Using the listing below, return every line that includes "todas".

"""

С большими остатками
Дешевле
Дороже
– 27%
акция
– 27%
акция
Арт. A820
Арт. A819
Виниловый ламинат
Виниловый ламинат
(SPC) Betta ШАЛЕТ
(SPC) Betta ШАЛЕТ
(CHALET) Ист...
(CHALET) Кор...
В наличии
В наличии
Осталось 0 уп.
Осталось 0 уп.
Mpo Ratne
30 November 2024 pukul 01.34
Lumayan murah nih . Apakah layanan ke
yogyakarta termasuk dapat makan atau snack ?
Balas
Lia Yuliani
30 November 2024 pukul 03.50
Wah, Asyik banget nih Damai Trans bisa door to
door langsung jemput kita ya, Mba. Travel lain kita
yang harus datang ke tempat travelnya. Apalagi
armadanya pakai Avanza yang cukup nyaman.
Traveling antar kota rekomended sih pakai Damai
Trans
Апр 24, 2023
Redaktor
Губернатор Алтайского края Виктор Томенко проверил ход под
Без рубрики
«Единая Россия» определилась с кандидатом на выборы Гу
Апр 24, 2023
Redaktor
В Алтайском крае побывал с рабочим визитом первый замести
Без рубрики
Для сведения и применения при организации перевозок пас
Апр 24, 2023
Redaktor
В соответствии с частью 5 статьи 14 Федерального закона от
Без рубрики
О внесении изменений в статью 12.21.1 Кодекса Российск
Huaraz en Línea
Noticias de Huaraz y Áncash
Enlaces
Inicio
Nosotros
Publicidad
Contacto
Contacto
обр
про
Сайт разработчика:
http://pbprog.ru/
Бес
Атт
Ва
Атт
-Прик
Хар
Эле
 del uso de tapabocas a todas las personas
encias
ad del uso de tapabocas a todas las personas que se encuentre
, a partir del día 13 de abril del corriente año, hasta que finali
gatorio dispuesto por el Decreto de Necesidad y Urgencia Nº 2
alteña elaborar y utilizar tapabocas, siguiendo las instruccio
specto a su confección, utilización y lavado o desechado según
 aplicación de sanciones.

"""

**Expected answer:**
 del uso de tapabocas a todas las personas
ad del uso de tapabocas a todas las personas que se encuentre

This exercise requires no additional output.